(Text shown)
★ ★ ★ ★

Alexander Kirkpatrick  (4 October 1898 – 25 August 1971) was an All Blacks rugby union player from New Zealand.  He was a hooker.
He played 12 matches for the All Blacks in1925-26 against Australia (New South Wales), scoring 6 points (2 tries).

He was a member of the Hastings club and captained the Hawke’s Bay Region to take the Ranfurly Shield off Wellington in 1922; and appeared in 22 of the 24 successful defences (more than any other player). In 1952-56 he served on the NZRFU Council (1956 as president), and was on the Appeal Council 1957–1971.

He was born in Northern Ireland and died in Hastings, New Zealand. He came to New Zealand young, and was educated at Woodville District High School.

He was deputy mayor of Hastings for 18 years, and was chairman of the Hawke’s Bay Harbour Board. He was Chancellor of the New Zealand Red Cross 1967–71. He was made officer of the Order of the British Empire and was a Knight of the Order of St John.

★ ★ ★ ★

(Data records)
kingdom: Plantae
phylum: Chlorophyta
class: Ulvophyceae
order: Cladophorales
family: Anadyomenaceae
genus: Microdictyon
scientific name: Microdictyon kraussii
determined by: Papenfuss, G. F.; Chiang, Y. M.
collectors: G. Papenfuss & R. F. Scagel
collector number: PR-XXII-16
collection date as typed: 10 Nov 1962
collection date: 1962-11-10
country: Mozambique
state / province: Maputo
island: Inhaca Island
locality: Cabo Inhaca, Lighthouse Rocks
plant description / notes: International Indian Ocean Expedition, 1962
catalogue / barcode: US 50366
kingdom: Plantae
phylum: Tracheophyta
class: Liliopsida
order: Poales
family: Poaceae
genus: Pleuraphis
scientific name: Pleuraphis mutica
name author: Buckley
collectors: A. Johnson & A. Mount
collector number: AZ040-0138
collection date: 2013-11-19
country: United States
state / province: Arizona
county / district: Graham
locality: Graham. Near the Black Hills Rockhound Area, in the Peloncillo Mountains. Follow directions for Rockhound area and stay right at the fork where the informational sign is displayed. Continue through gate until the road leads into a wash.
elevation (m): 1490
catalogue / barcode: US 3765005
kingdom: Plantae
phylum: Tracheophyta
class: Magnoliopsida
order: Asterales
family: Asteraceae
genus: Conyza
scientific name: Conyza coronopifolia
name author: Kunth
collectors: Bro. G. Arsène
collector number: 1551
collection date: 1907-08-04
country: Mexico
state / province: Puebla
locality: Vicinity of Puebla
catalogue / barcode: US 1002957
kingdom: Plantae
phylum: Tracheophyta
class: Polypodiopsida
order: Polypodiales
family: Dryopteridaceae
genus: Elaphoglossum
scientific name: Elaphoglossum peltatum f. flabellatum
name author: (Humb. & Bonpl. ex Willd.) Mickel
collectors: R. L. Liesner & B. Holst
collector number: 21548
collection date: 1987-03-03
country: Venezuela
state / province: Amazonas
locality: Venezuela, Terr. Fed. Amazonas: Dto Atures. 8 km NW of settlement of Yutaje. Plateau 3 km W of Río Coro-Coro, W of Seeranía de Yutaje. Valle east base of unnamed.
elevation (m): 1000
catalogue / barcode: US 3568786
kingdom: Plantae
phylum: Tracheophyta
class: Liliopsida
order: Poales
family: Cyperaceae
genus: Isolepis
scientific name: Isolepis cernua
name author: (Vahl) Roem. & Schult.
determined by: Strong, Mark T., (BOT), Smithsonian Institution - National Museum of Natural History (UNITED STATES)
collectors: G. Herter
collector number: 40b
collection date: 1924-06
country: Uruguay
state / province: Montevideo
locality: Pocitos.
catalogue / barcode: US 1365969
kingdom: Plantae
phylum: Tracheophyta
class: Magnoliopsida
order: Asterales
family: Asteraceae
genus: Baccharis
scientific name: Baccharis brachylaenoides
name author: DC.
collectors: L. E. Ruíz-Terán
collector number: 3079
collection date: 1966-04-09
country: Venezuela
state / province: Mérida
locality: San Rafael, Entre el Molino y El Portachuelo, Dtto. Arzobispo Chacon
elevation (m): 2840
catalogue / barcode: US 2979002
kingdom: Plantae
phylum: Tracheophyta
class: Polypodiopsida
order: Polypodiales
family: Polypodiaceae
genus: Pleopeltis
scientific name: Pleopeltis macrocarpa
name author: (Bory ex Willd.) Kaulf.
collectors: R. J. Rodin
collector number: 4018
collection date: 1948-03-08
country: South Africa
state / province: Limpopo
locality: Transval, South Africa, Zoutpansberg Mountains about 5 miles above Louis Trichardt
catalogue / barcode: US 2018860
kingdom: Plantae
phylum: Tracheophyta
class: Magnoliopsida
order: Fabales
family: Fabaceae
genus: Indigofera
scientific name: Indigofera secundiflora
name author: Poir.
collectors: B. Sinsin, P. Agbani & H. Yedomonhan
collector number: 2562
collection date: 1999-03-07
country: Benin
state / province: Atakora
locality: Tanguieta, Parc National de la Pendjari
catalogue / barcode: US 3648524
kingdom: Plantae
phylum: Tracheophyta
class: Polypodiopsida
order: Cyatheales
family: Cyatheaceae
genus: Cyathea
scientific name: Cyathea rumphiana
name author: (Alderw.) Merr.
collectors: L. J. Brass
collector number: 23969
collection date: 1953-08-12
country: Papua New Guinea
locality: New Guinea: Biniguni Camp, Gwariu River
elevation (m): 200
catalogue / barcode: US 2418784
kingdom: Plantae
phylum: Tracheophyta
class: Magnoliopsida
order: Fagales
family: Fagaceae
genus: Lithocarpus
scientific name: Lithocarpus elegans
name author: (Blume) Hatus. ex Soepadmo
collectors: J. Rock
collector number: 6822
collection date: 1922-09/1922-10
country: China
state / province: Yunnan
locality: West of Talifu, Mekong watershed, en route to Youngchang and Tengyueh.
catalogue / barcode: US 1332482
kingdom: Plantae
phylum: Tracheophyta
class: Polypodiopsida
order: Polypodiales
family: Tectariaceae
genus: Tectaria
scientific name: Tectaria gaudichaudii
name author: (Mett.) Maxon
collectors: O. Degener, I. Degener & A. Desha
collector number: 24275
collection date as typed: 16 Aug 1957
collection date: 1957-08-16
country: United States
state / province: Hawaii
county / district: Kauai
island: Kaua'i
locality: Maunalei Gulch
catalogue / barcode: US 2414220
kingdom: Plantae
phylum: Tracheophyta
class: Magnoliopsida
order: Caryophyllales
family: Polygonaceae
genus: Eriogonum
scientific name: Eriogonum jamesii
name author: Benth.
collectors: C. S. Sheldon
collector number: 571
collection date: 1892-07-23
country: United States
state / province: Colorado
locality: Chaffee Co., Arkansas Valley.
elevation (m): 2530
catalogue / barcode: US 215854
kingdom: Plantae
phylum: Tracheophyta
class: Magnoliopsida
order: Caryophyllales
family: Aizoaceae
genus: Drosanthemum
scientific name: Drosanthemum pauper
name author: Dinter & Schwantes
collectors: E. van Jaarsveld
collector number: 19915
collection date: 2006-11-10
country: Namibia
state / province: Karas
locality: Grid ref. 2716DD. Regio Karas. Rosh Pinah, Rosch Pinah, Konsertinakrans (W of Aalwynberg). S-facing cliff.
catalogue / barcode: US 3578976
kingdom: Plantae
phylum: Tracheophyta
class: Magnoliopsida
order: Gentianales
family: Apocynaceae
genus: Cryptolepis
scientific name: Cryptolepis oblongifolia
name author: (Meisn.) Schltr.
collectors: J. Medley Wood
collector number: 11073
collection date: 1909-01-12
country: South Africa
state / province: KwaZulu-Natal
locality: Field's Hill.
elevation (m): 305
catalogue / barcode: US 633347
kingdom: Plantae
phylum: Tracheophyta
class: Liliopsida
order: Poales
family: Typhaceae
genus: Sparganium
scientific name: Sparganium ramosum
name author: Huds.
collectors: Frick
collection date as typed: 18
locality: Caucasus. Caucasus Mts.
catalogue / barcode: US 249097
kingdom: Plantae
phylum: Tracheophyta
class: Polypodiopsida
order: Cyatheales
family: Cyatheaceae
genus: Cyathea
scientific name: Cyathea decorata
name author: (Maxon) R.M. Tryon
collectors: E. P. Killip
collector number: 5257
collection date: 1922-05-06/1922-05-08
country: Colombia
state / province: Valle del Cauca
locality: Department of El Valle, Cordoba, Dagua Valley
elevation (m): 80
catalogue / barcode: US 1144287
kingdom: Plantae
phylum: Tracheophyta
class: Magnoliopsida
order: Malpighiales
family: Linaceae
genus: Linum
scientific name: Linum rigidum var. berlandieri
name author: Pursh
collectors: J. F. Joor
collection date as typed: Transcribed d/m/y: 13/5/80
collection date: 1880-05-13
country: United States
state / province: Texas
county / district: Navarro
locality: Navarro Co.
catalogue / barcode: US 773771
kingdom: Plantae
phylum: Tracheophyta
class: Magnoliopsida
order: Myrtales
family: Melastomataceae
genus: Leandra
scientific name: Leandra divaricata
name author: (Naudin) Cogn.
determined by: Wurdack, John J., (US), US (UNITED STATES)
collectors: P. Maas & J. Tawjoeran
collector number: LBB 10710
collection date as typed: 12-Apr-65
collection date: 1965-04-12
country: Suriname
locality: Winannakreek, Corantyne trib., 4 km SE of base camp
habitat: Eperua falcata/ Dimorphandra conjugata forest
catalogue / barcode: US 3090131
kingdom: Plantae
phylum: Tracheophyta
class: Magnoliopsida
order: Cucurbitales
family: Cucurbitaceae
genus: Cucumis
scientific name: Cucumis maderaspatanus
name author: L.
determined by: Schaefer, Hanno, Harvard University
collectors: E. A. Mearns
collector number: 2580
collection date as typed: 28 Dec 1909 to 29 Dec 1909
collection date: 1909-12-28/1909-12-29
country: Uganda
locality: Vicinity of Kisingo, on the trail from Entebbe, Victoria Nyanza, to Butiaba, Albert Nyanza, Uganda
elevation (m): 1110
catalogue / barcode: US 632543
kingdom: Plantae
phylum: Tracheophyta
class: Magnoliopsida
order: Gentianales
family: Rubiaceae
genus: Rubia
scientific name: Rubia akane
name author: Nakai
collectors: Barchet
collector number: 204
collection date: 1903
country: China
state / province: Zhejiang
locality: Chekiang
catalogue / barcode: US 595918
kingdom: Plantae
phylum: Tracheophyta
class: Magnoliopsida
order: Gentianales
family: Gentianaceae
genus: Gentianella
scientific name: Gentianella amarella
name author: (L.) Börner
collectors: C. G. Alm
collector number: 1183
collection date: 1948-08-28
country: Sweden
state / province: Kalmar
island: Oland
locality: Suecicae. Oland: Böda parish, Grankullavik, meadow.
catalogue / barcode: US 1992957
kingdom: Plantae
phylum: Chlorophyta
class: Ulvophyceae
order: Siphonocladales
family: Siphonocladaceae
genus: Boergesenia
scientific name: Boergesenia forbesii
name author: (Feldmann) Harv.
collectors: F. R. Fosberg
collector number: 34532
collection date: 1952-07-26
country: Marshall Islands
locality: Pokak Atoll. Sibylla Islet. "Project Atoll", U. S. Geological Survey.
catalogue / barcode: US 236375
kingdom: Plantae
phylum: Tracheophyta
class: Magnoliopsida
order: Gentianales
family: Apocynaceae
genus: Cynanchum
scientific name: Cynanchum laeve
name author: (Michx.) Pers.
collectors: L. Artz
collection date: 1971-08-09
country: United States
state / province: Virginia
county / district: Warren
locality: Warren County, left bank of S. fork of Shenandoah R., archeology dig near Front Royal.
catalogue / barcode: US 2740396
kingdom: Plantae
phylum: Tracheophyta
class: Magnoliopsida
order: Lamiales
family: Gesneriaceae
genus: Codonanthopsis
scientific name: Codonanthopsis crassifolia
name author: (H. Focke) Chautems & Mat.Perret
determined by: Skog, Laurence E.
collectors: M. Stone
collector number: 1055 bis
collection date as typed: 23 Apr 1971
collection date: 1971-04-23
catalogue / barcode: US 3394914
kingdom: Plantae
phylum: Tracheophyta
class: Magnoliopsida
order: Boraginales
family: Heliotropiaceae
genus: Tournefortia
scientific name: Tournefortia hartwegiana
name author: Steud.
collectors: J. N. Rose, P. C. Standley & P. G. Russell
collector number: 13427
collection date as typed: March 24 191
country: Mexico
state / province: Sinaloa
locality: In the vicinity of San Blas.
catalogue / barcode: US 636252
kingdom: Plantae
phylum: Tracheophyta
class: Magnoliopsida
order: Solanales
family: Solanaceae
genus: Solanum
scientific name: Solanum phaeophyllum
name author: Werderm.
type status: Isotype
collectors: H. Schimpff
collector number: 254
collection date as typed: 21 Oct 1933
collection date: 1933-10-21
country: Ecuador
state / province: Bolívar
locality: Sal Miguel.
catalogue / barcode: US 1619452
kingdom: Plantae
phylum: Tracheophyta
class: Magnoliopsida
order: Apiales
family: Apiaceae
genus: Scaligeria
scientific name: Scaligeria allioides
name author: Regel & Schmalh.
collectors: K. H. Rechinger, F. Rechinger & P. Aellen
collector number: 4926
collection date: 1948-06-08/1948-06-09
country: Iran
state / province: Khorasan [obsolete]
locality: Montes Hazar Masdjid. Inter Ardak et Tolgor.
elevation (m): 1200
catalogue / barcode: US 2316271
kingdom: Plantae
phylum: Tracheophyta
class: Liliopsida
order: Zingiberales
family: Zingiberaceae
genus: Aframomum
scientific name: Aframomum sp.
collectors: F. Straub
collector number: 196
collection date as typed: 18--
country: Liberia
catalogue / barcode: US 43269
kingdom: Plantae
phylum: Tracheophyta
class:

★ ★ ★ ★

(Problems to solve)
(a) Copy word for word the part of the Alexander Kirkpatrick biography that begins with the words containing "He was a member" and ends with "of St John.".
(b) Quote the part of the entries that starts with the line containing "collection date: 1962-11-10" and ends with the line containing "family: Cyperaceae", including both of those lines.

(Outputs by task)
(a)
He was a member of the Hastings club and captained the Hawke’s Bay Region to take the Ranfurly Shield off Wellington in 1922; and appeared in 22 of the 24 successful defences (more than any other player). In 1952-56 he served on the NZRFU Council (1956 as president), and was on the Appeal Council 1957–1971.

He was born in Northern Ireland and died in Hastings, New Zealand. He came to New Zealand young, and was educated at Woodville District High School.

He was deputy mayor of Hastings for 18 years, and was chairman of the Hawke’s Bay Harbour Board. He was Chancellor of the New Zealand Red Cross 1967–71. He was made officer of the Order of the British Empire and was a Knight of the Order of St John.

(b)
collection date: 1962-11-10
country: Mozambique
state / province: Maputo
island: Inhaca Island
locality: Cabo Inhaca, Lighthouse Rocks
plant description / notes: International Indian Ocean Expedition, 1962
catalogue / barcode: US 50366
kingdom: Plantae
phylum: Tracheophyta
class: Liliopsida
order: Poales
family: Poaceae
genus: Pleuraphis
scientific name: Pleuraphis mutica
name author: Buckley
collectors: A. Johnson & A. Mount
collector number: AZ040-0138
collection date: 2013-11-19
country: United States
state / province: Arizona
county / district: Graham
locality: Graham. Near the Black Hills Rockhound Area, in the Peloncillo Mountains. Follow directions for Rockhound area and stay right at the fork where the informational sign is displayed. Continue through gate until the road leads into a wash.
elevation (m): 1490
catalogue / barcode: US 3765005
kingdom: Plantae
phylum: Tracheophyta
class: Magnoliopsida
order: Asterales
family: Asteraceae
genus: Conyza
scientific name: Conyza coronopifolia
name author: Kunth
collectors: Bro. G. Arsène
collector number: 1551
collection date: 1907-08-04
country: Mexico
state / province: Puebla
locality: Vicinity of Puebla
catalogue / barcode: US 1002957
kingdom: Plantae
phylum: Tracheophyta
class: Polypodiopsida
order: Polypodiales
family: Dryopteridaceae
genus: Elaphoglossum
scientific name: Elaphoglossum peltatum f. flabellatum
name author: (Humb. & Bonpl. ex Willd.) Mickel
collectors: R. L. Liesner & B. Holst
collector number: 21548
collection date: 1987-03-03
country: Venezuela
state / province: Amazonas
locality: Venezuela, Terr. Fed. Amazonas: Dto Atures. 8 km NW of settlement of Yutaje. Plateau 3 km W of Río Coro-Coro, W of Seeranía de Yutaje. Valle east base of unnamed.
elevation (m): 1000
catalogue / barcode: US 3568786
kingdom: Plantae
phylum: Tracheophyta
class: Liliopsida
order: Poales
family: Cyperaceae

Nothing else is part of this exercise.